**Work task:** Print the lines of the Dataset entries that run from the line containing "## 91. [RH now" through the line containing "position achieved: 14", reproducing them exactly as they appear, both ends included.

··· Listed records

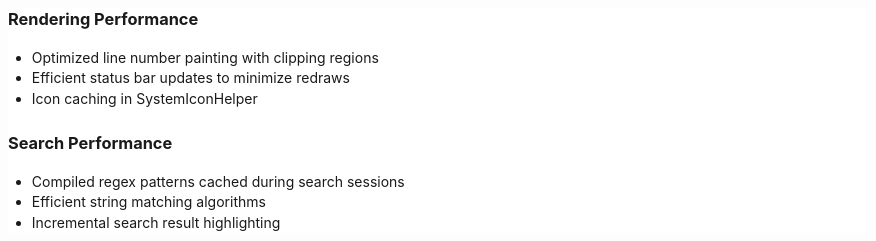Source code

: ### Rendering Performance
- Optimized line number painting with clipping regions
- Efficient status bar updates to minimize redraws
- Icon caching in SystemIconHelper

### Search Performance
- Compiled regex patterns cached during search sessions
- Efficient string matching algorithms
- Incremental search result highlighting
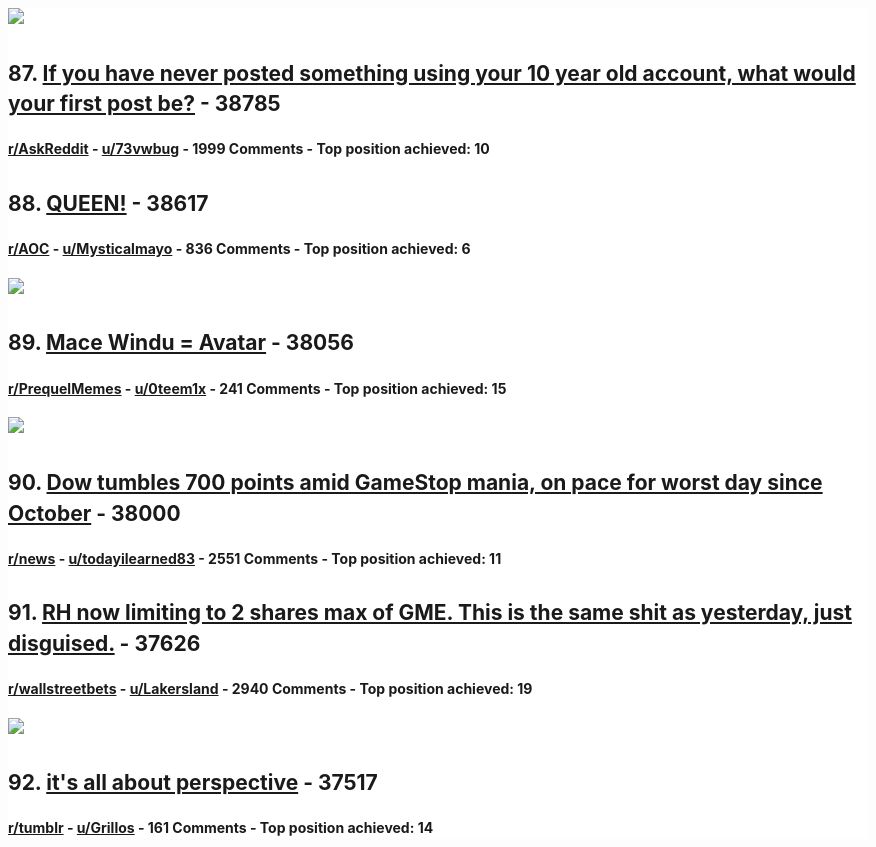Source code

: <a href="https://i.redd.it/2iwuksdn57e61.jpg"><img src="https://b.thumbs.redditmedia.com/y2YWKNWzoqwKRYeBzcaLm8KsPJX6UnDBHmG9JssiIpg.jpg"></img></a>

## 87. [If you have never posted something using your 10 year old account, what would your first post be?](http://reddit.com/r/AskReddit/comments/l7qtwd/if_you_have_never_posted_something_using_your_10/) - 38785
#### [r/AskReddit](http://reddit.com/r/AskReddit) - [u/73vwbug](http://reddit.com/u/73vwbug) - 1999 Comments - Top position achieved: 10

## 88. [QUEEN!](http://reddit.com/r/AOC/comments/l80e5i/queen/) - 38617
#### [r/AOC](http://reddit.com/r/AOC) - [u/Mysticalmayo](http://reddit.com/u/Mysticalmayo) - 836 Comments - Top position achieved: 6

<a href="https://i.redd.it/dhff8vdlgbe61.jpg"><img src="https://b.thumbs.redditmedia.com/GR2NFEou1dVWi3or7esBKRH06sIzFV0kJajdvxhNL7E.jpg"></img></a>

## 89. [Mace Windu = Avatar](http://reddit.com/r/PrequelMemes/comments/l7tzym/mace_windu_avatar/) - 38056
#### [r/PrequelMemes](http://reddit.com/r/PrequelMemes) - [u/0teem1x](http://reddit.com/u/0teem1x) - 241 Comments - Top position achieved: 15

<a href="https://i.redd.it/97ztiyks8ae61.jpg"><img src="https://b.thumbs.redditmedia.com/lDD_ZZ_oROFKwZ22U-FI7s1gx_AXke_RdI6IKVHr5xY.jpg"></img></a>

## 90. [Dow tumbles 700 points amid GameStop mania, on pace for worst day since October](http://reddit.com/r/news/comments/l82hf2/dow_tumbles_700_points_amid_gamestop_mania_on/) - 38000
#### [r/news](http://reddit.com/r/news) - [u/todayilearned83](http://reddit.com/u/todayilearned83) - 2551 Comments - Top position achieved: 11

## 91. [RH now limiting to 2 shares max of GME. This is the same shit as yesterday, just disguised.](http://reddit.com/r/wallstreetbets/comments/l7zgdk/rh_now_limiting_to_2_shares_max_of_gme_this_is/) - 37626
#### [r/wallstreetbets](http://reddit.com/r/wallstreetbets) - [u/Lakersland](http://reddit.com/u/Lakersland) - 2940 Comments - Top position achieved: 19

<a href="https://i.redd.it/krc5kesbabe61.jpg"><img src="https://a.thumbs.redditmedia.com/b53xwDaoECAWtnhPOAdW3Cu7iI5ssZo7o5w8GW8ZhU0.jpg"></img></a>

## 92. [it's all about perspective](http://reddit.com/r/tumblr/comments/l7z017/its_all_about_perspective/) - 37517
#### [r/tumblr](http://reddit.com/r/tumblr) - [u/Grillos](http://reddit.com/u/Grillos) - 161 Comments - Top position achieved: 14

······
··· Listed records

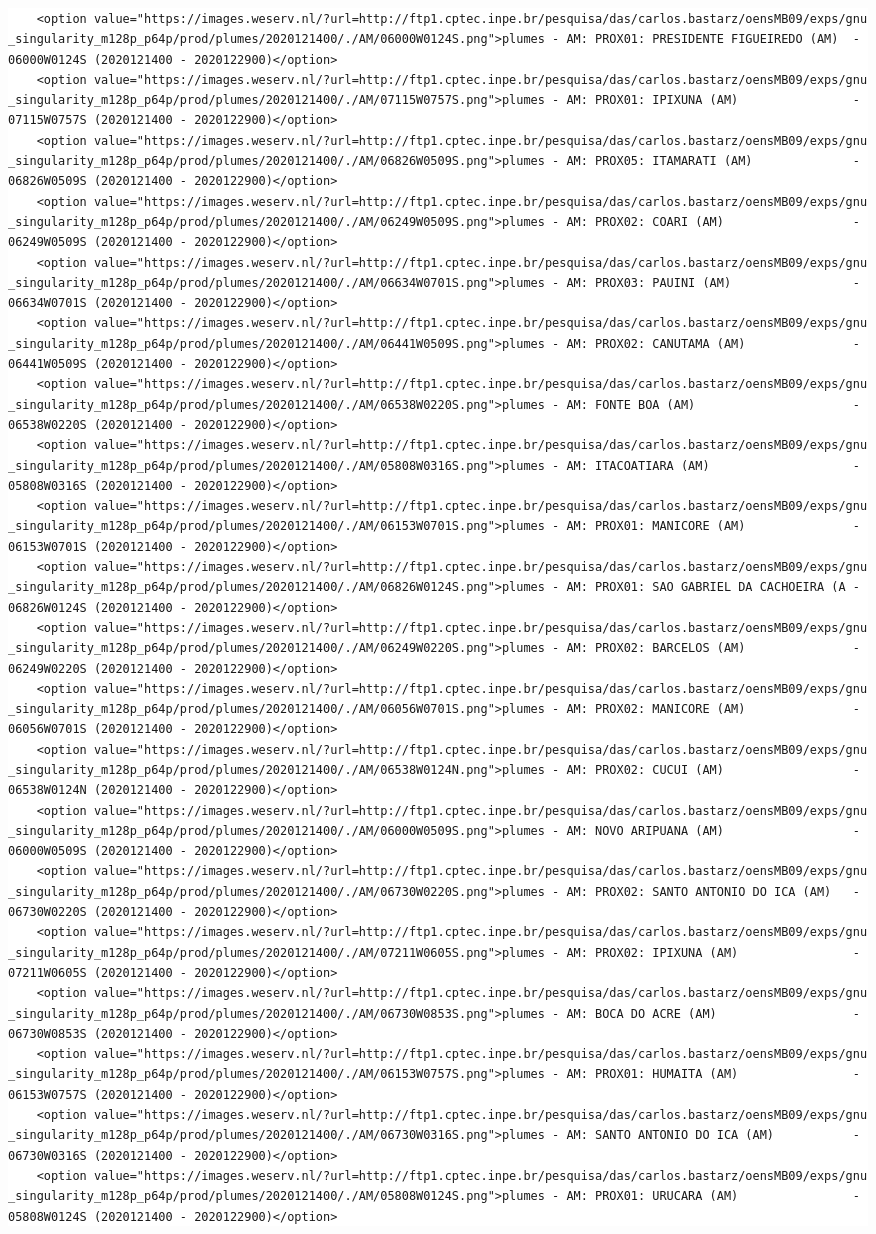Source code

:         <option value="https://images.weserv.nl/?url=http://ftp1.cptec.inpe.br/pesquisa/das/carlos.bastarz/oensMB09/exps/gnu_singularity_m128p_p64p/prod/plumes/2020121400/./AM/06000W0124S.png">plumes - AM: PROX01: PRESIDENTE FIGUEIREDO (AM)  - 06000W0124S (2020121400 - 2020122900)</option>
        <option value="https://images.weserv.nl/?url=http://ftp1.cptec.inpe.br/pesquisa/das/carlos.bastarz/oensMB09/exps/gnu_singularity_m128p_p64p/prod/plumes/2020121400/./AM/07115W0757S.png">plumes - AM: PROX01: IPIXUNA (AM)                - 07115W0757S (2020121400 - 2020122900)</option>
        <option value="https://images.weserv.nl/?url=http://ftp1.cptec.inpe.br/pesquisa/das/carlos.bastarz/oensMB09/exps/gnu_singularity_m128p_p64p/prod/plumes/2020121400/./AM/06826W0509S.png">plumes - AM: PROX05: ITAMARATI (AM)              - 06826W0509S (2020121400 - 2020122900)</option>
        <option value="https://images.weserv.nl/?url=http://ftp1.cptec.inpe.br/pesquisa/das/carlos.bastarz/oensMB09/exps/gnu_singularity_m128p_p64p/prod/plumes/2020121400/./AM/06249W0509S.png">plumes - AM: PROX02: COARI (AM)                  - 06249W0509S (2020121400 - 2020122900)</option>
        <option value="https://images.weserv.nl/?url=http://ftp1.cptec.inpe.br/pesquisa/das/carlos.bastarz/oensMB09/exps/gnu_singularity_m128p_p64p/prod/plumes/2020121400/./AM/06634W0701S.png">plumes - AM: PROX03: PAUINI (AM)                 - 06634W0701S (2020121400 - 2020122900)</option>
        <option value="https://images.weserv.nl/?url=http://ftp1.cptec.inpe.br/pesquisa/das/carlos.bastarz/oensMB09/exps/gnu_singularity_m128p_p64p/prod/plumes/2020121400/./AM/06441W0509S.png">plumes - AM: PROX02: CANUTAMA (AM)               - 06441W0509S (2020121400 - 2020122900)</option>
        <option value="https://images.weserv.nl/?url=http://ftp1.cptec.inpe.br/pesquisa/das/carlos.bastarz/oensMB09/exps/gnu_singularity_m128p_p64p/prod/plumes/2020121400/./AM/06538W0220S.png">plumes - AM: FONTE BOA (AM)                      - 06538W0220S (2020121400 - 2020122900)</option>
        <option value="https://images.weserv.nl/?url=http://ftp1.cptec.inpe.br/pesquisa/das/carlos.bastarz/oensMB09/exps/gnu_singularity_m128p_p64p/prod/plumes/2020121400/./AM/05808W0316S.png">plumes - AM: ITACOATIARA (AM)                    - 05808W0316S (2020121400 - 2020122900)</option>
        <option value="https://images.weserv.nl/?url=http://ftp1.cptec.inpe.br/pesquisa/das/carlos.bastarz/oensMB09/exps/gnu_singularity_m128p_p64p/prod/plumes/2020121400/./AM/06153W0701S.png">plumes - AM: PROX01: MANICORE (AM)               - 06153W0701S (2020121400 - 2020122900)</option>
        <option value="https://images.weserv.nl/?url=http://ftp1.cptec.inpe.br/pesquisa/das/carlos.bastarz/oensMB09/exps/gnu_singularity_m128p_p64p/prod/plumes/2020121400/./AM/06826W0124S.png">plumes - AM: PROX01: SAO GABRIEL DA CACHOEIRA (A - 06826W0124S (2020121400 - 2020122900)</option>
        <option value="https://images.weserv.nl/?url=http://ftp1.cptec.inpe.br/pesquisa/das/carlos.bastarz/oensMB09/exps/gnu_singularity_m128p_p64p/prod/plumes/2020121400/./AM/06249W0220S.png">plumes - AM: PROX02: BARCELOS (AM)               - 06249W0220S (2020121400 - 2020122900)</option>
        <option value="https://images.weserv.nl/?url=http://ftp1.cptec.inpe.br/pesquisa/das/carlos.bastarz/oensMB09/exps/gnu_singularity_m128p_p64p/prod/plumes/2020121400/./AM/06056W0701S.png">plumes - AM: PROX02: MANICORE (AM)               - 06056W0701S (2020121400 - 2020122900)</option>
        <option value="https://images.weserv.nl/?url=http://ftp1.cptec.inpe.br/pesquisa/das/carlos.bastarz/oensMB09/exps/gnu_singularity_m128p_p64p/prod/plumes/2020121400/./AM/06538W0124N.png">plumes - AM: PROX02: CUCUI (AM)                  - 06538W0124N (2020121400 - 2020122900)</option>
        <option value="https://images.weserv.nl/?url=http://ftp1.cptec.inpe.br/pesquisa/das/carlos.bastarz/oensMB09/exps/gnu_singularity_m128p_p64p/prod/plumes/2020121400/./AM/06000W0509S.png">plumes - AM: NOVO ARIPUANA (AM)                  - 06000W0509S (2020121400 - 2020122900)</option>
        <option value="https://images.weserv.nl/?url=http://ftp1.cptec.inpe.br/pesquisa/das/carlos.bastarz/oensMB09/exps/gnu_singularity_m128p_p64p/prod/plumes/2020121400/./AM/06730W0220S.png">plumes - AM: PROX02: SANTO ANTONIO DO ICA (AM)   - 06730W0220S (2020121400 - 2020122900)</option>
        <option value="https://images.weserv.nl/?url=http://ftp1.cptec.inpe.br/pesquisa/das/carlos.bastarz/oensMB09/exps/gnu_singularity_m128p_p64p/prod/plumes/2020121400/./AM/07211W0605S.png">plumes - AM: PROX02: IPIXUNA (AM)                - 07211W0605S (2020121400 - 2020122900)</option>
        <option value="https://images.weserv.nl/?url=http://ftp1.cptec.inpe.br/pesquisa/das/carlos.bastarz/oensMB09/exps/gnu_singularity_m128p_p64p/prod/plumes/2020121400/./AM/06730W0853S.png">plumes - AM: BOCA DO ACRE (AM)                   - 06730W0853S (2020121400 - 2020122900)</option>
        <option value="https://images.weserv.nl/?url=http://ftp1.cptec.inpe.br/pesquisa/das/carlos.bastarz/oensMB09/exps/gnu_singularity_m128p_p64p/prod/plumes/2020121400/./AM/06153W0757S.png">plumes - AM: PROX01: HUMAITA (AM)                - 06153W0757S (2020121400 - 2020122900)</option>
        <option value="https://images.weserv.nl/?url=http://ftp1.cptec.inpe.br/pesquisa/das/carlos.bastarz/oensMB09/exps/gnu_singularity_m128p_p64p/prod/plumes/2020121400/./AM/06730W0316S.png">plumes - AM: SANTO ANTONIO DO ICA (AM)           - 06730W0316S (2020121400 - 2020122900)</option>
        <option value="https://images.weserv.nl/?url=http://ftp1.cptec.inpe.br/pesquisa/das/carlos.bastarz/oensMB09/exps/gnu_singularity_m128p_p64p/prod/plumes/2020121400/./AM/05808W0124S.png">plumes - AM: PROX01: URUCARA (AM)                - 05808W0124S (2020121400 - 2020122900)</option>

······

**Written response:**
## 91. [RH now limiting to 2 shares max of GME. This is the same shit as yesterday, just disguised.](http://reddit.com/r/wallstreetbets/comments/l7zgdk/rh_now_limiting_to_2_shares_max_of_gme_this_is/) - 37626
#### [r/wallstreetbets](http://reddit.com/r/wallstreetbets) - [u/Lakersland](http://reddit.com/u/Lakersland) - 2940 Comments - Top position achieved: 19

<a href="https://i.redd.it/krc5kesbabe61.jpg"><img src="https://a.thumbs.redditmedia.com/b53xwDaoECAWtnhPOAdW3Cu7iI5ssZo7o5w8GW8ZhU0.jpg"></img></a>

## 92. [it's all about perspective](http://reddit.com/r/tumblr/comments/l7z017/its_all_about_perspective/) - 37517
#### [r/tumblr](http://reddit.com/r/tumblr) - [u/Grillos](http://reddit.com/u/Grillos) - 161 Comments - Top position achieved: 14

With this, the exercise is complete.